I would be lying if I said I knew why.
I don’t know why.
Neither do I know how the one team knew the answer. I wondered if they had played the game several times previously.
Anyway, our team utterly failed. Personally, though I was really confused, I had a good time. And after the event was over, there was yet more to experience in the café and goods area. The café had several Godzilla-themed foods. I was tempted to try all of them, though it would be too much on my poor stomach probably and my friend wasn’t interested so I didn’t want to force him to stick around all afternoon. So I picked the most ridiculous Godzilla treat I could find at the café—a big flavored ice treat (chocolate) with big googly eyes that was apparently supposed to look kind of Godzilla-ish. It tasted pretty good, but I felt pressure to eat it quickly.
My friend and I posing after we failed. The sign says “Escape Failed” in Japanese.
Unfortunately I wasn’t quick enough to avoid one of the most embarrassing incidents that has happened to me in Japan. To give context, you have to picture this café with lots of small tables and chairs jam-packed together. It was difficult to find a place to sit or stand because there were too many chairs and such, and they were too close together.
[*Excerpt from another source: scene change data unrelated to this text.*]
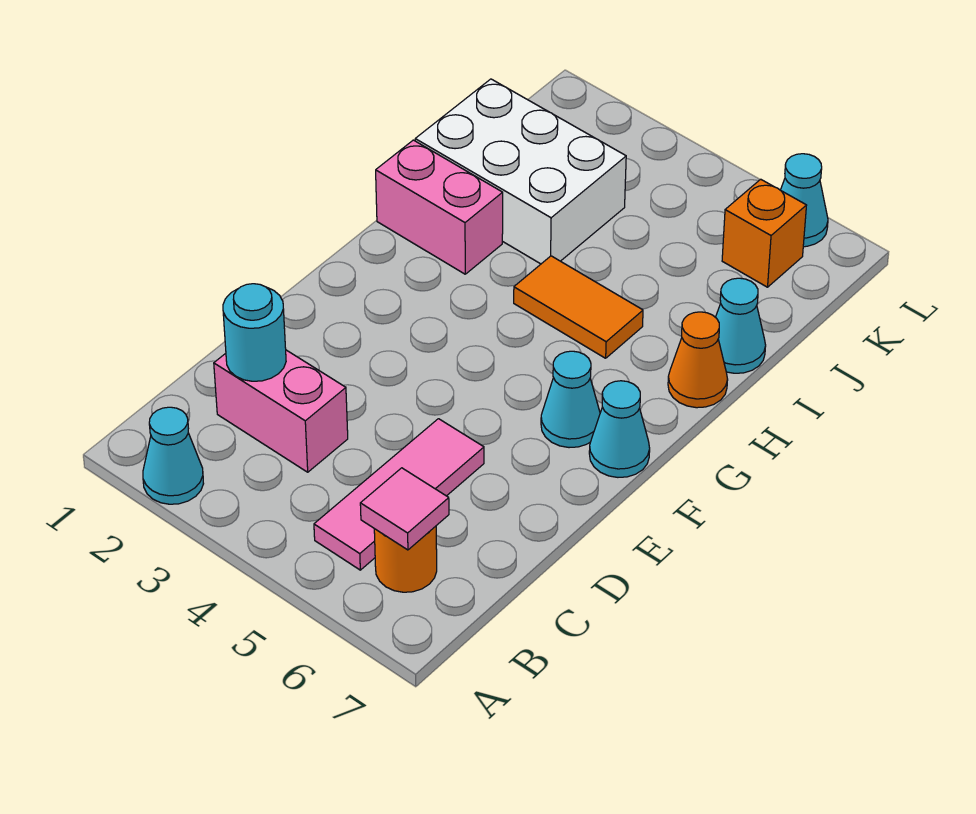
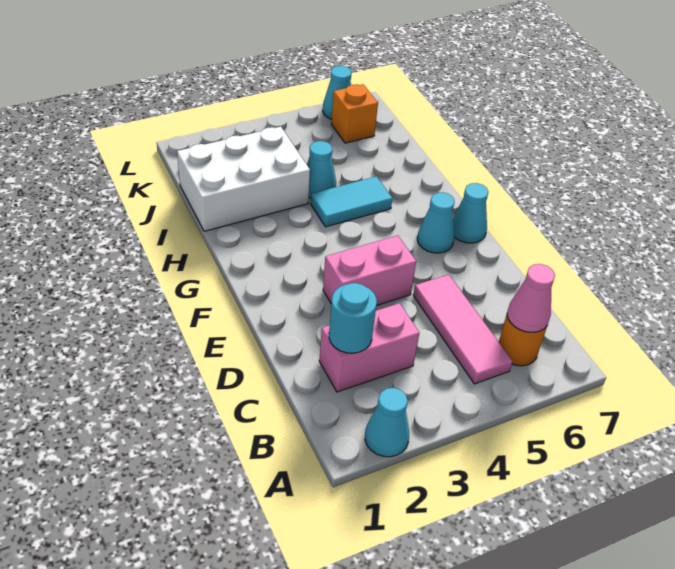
pink 1x1 tile [360,468,449,550] -> pink 1x1 cone [507,264,555,332]
pink 1x2 brick [376,140,503,274] -> pink 1x2 brick moved to [323,235,416,306]
orange 1x2 tile [514,256,643,358] -> cyan 1x2 tile [311,176,392,227]
orange 1x1 cone [668,312,728,408] -> none
cyan 1x1 cone [716,278,766,373] -> cyan 1x1 cone moved to [307,141,336,198]

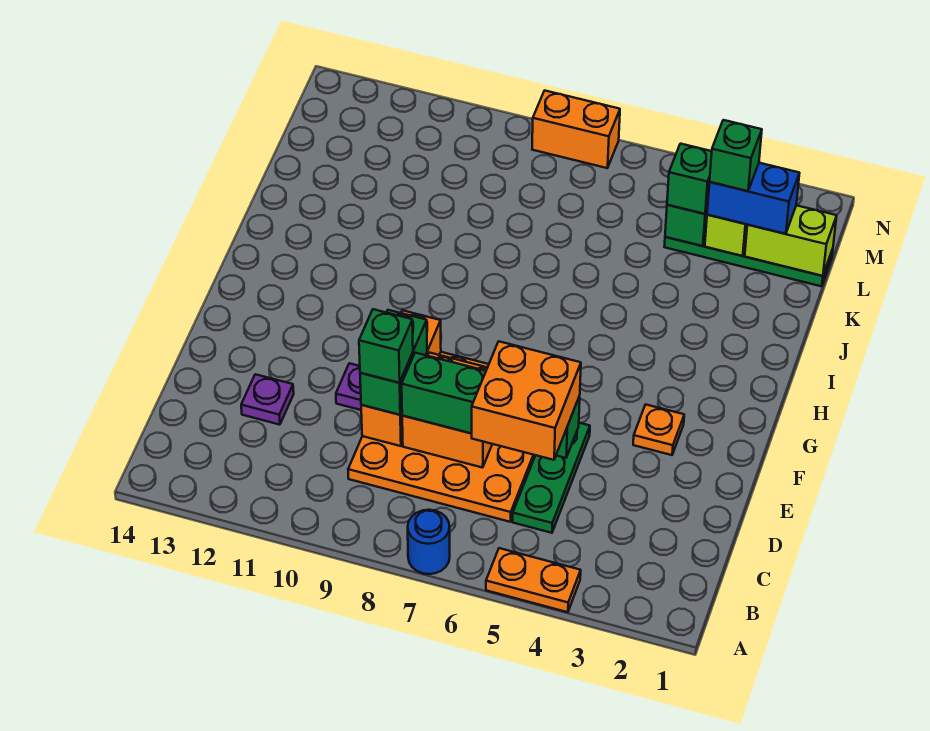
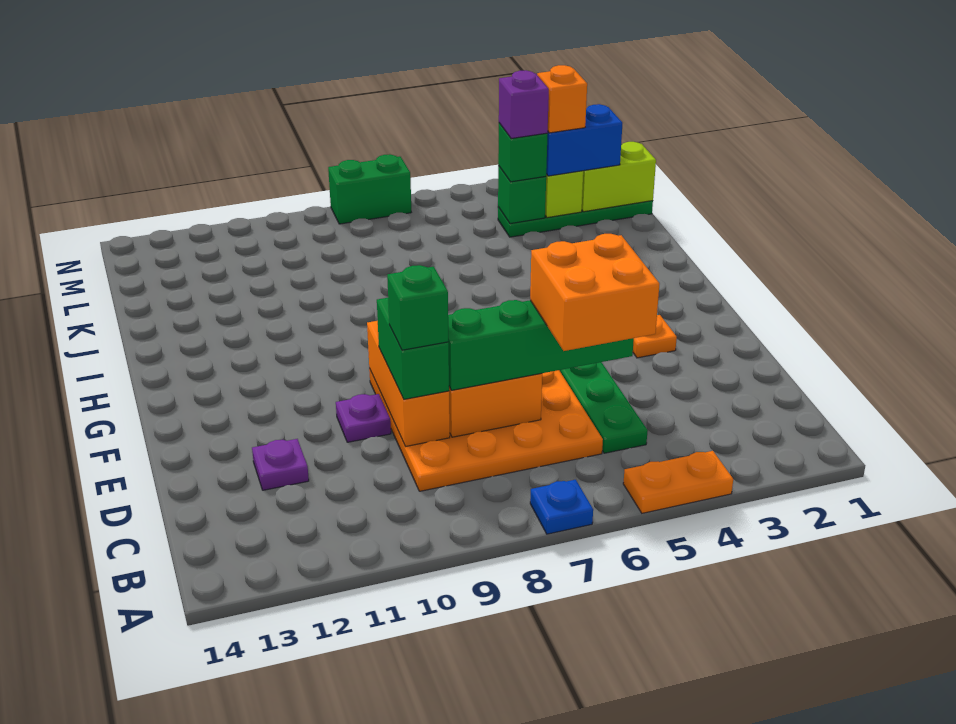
blue 1x1 round brick [408,510,450,574] -> blue 1x1 plate [530,480,593,534]
green 1x1 brick [710,120,762,191] -> orange 1x1 brick [537,65,587,133]
none -> purple 1x1 brick [499,70,549,139]
orange 1x2 brick [532,91,620,168] -> green 1x2 brick [328,154,411,224]

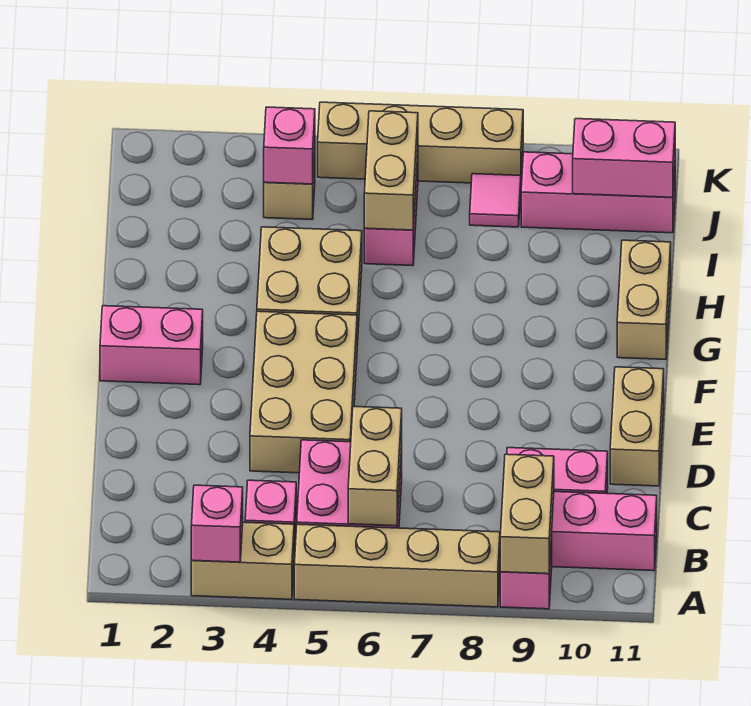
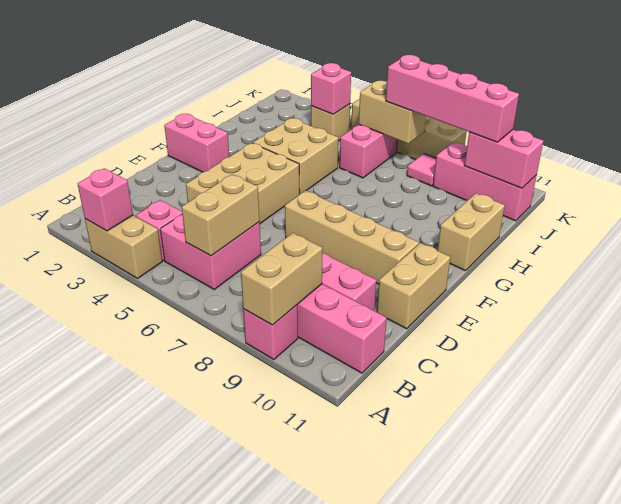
tan 1x4 brick [294,524,500,607] -> tan 1x4 brick moved to [285,191,419,284]
tan 1x2 brick [364,111,418,230] -> tan 1x2 brick turned to [359,81,426,144]
none -> pink 1x4 brick [386,55,519,142]

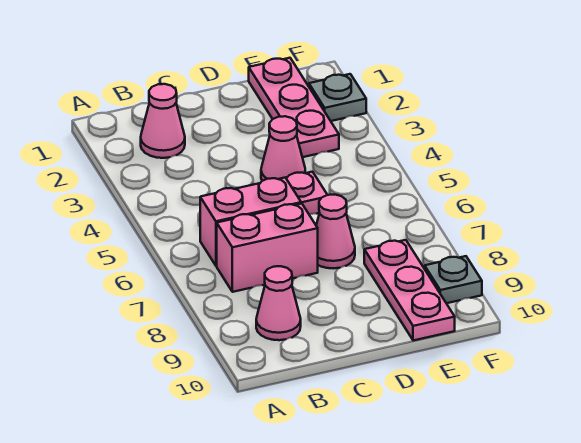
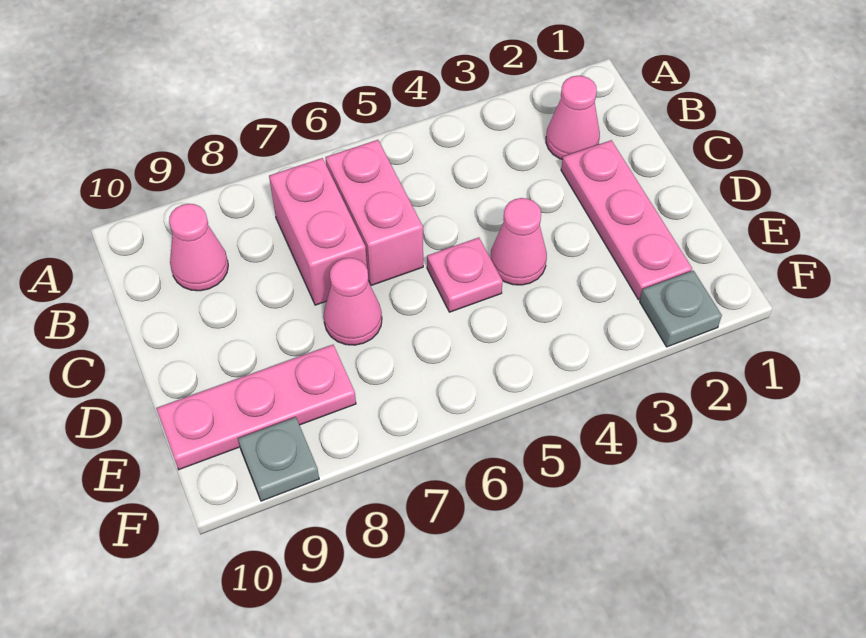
pink 1x3 plate [249,58,339,157] -> pink 1x3 plate turned to [561,140,692,299]

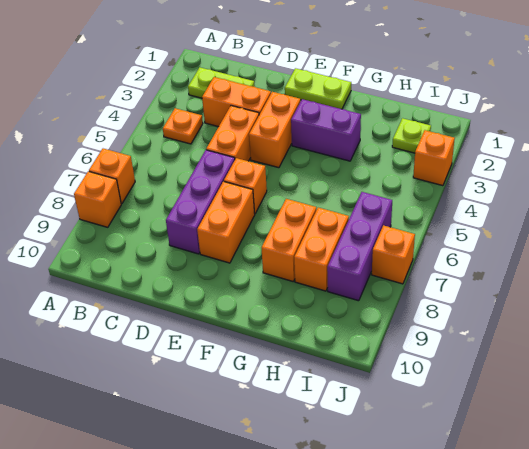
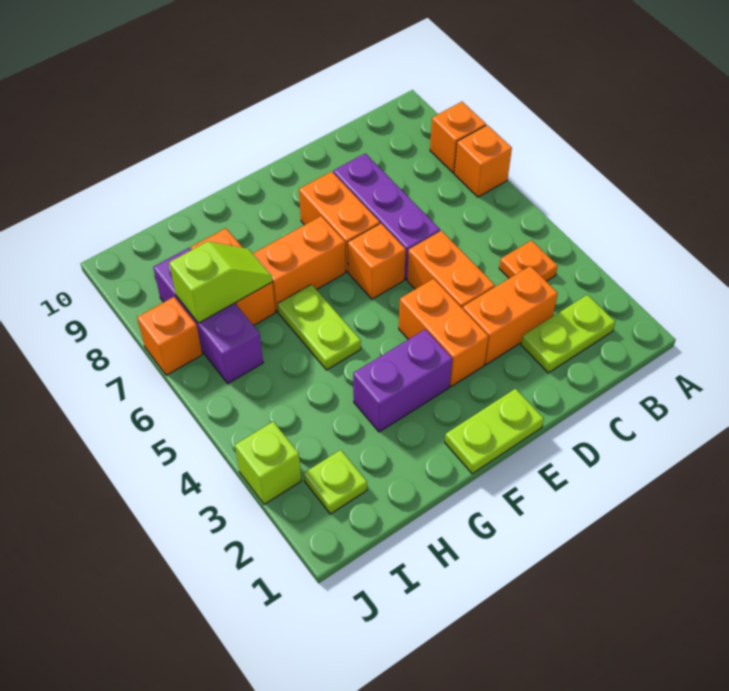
none -> lime 1x2 plate [278,284,361,370]
orange 1x2 brick [261,199,316,281] -> orange 1x2 brick turned to [253,216,346,312]
none -> lime 1x2 slope [169,242,272,323]
orange 1x1 brick [413,130,455,186] -> lime 1x1 brick [235,422,301,504]

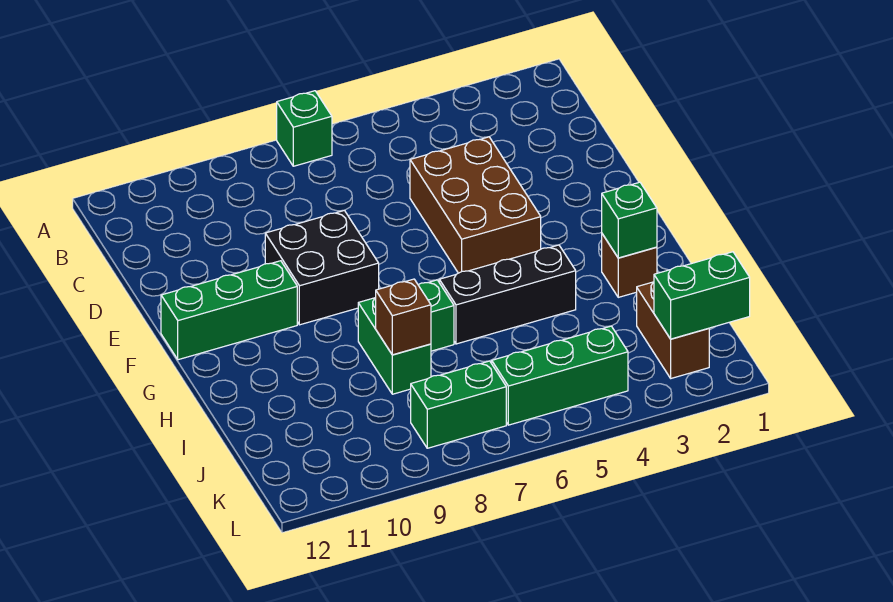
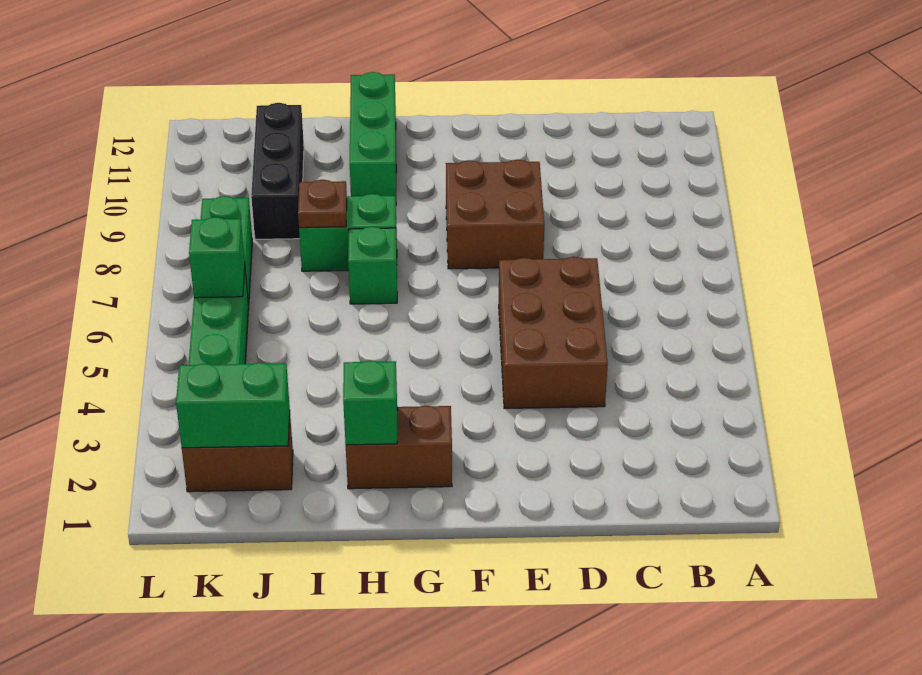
green 1x1 brick [277,91,332,166] -> green 1x1 brick moved to [189,217,245,298]
brown 2x3 brick [410,137,541,273] -> brown 2x3 brick turned to [499,257,608,408]
black 2x2 brick [265,210,379,325] -> brown 2x2 brick [446,160,544,269]
green 1x3 brick [161,261,297,360] -> green 1x3 brick moved to [350,72,396,196]
brown 1x1 brick [602,234,657,297] -> brown 1x2 brick [346,405,452,489]
black 1x3 brick [439,245,576,344] -> black 1x3 brick moved to [251,103,304,239]
brown 1x1 brick [376,279,431,355] -> brown 1x1 plate [298,180,347,228]
green 1x2 brick [654,252,750,339] -> green 1x2 brick turned to [176,362,290,448]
Also, you have to understand in Japan very frequently Japanese people will reserve a chair or a table by putting something on those tables and chairs—even sometimes very valuable things, such as their bags. Then they go and purchase something and have a seat to return to.
Some lady had reserved a seat at one of the tables with her purse. I was awkwardly standing nearby, trying to eat the Godzilla ice and feeling crammed in. Suddenly the ice of the Godzilla treat collapsed a bit and parts of the flavored ice splattered across the woman’s purse and on the table.
And I just stood there mortified.
I didn’t know what to do. Run? Clean up the table and purse? Just wait and apologize? I couldn’t just leave—my conscience wouldn’t allow it. And I didn’t want to clean up her purse for fear she might thing I was trying to steal from her. So I waited for her to return so I could apologize to her.
Those few minutes were truly agonizing. I felt so bad. The woman was gracious, but my friend was convinced she was really ticked off. She didn’t stay at her table that she had reserved, if that is any evidence!
Also while I was at Tokyo Mystery Circus, I also bought three sets of Godzilla puzzles which, together, apparently complete something, like maybe a secret message. I am not sure, I haven’t done the puzzles yet, but I am curious to play with them in the near future.
The Godzilla escape room experience was very memorable and fun. I love the space was developed by people passionate about Godzilla and about customer service, and the puzzles were top notch and fun. The main downside was the cramped and uncomfortable café. And I wish the escape room was open year round! Definitely one of the more unique experiences I have had in Japan!